5. Omdat de rechtbank het beroep gegrond verklaart, bepaalt zij dat verweerder aan eiser het door hem betaalde griffierecht vergoedt. De rechtbank veroordeelt verweerder in de door eiser gemaakte proceskosten. Deze kosten stelt de rechtbank op grond van het Besluit proceskosten bestuursrecht voor de door een derde beroepsmatig verleende rechtsbijstand vast op € 992,– (1 punt voor het indienen van het beroepschrift, 1 punt het verschijnen ter zitting, met een waarde per punt van € 496,– en een wegingsfactor 1). Eiser claimt in beroep een vergoeding van de gemaakte deskundigenkosten. De rechtbank beperkt de vergoeding tot de gemaakte deskundigenkosten in de beroepsfase tot € 680,63 ten behoeve van de op 20 april 2015 ingediende aanvullende reactie. De kosten in verband met het maken van de contra-expertise zijn in de bezwaarfase gemaakt. Verweerder zal in de nieuwe te nemen beslissing op bezwaar moeten beoordelen of deze kosten op basis van artikel 6.5, eerste lid, van de Wro, voor vergoeding in aanmerking komen.

Beslissing

De rechtbank:
 verklaart het beroep gegrond;
 vernietigt het bestreden besluit en het bestreden besluit 2;
 bepaalt dat verweerder een nieuw besluit moet nemen op het bezwaarschrift van eiser met inachtneming van deze uitspraak binnen 12 weken na verzending van deze uitspraak;
 draagt verweerder op het betaalde griffierecht van € 167,– aan eiser te vergoeden;
 veroordeelt verweerder in de proceskosten van eiser tot een bedrag van € 1.672,63.
Deze uitspraak is gedaan door mr.
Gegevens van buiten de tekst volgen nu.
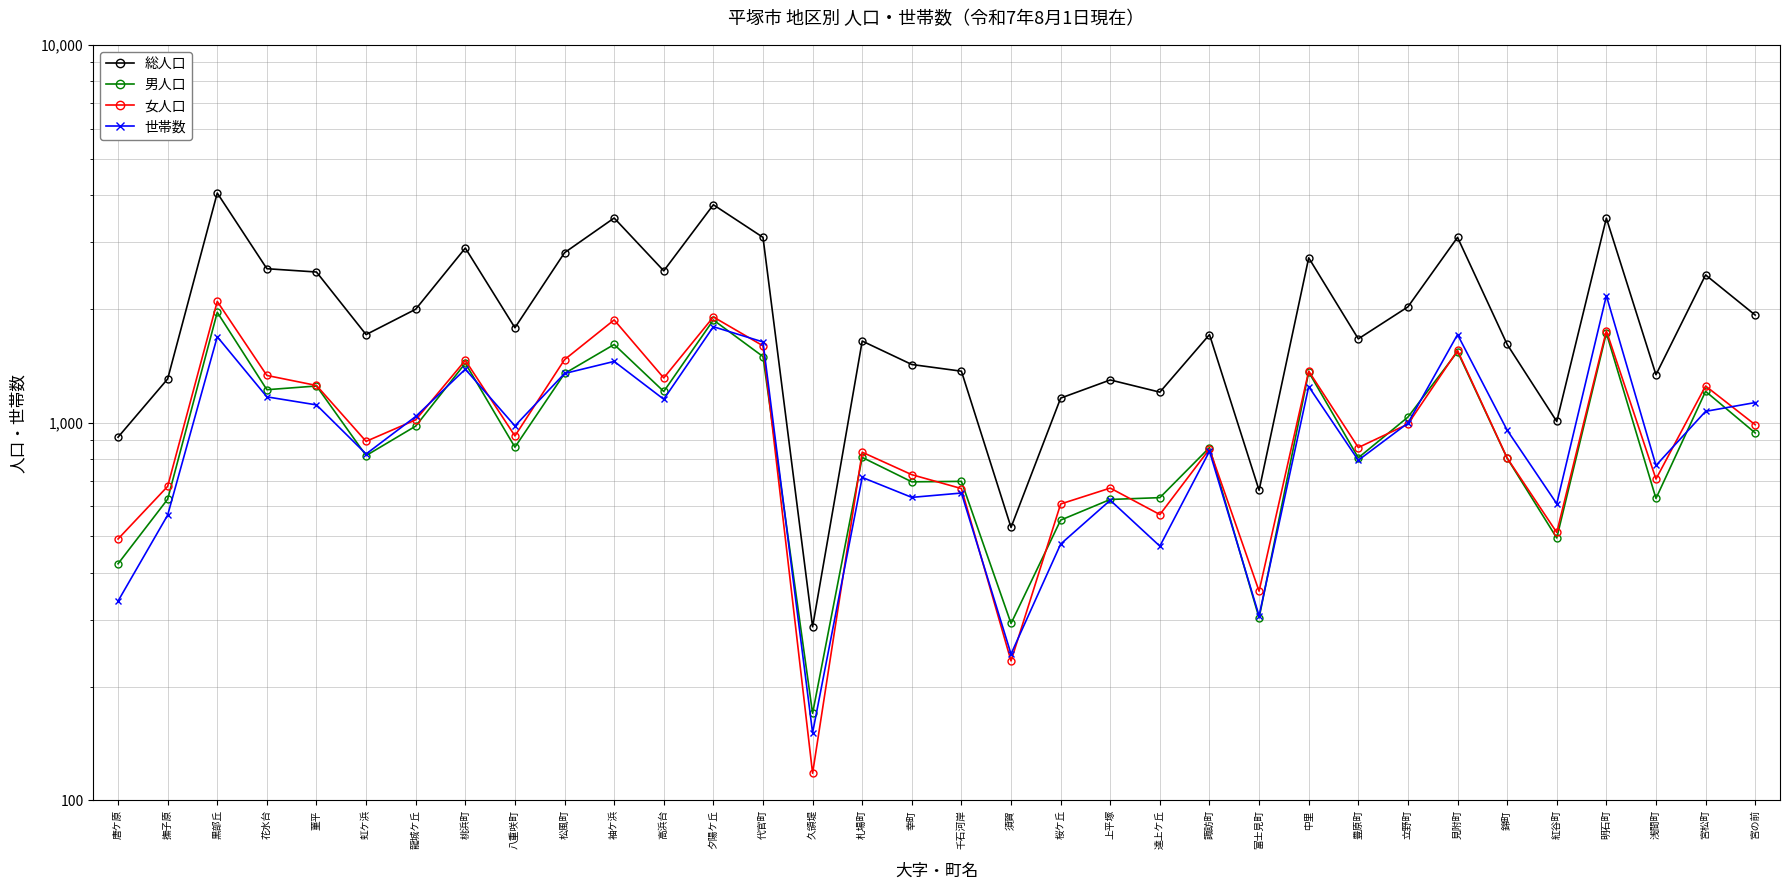

True or false: 総人口 has more than 1 interior local peaks.

True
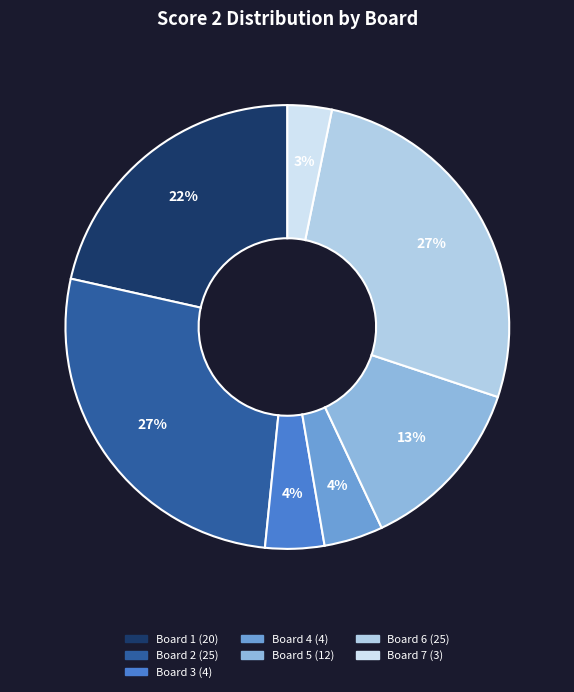

To the nearest percent, what is the average slice percentage?

14%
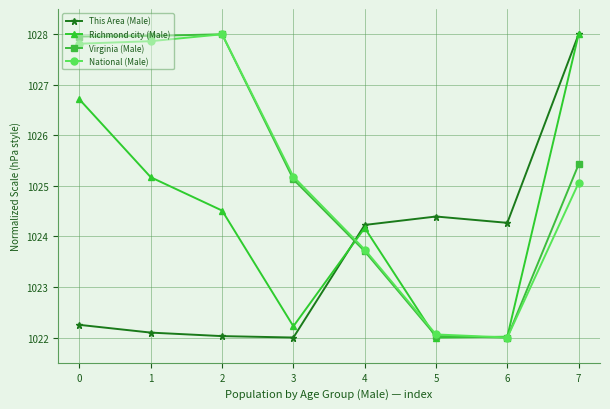

What is the greatest value displayed?

1028.0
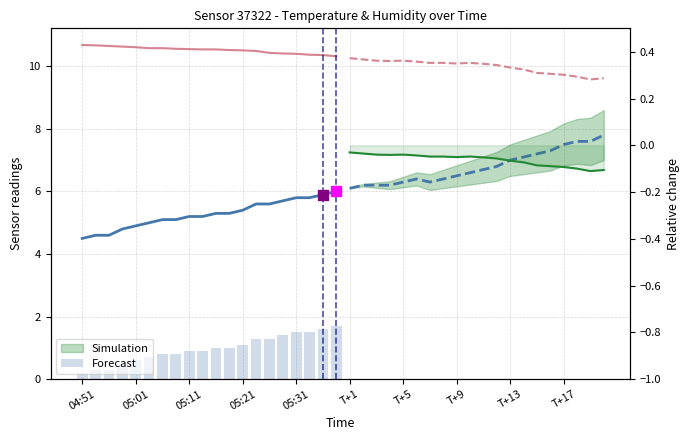

Reading right to left, extract all data points from this chart.

temperature (sim): 6.0	5.9	5.8	5.8	5.7	5.6	5.6	5.4	5.3	5.3	5.2	5.2	5.1	5.1	5.0	4.9	4.8	4.6	4.6	4.5
humidity (sim): 10.3	10.4	10.4	10.4	10.4	10.4	10.5	10.5	10.5	10.5	10.5	10.6	10.6	10.6	10.6	10.6	10.6	10.7	10.7	10.7
temperature (forecast): 7.8	7.6	7.6	7.5	7.3	7.2	7.1	7.0	6.8	6.7	6.6	6.5	6.4	6.3	6.4	6.3	6.2	6.2	6.2	6.1
humidity (forecast): 9.6	9.6	9.7	9.7	9.8	9.8	9.9	10.0	10.0	10.1	10.1	10.1	10.1	10.1	10.2	10.2	10.2	10.2	10.2	10.3
Simulation: 1.7	1.6	1.5	1.5	1.4	1.3	1.3	1.1	1.0	1.0	0.9	0.9	0.8	0.8	0.7	0.6	0.5	0.3	0.3	0.2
M.J.H.M Verhoeven, voorzitter, en mr. J. Lie en mr. J.D. Streefkerk, leden, in aanwezigheid van mr. E.A.C. Spoormakers, griffier. De beslissing is in het openbaar uitgesproken op 10 juni 2016.
griffier voorzitter
Afschrift verzonden aan partijen op:

Rechtsmiddel

Tegen deze uitspraak kan binnen zes weken na de dag van verzending daarvan hoger beroep worden ingesteld bij de Afdeling bestuursrechtspraak van de Raad van State. Als hoger beroep is ingesteld, kan bij de voorzieningenrechter van de hogerberoepsrechter worden verzocht om het treffen van een voorlopige voorziening of om het opheffen of wijzigen van een bij deze uitspraak getroffen voorlopige voorziening.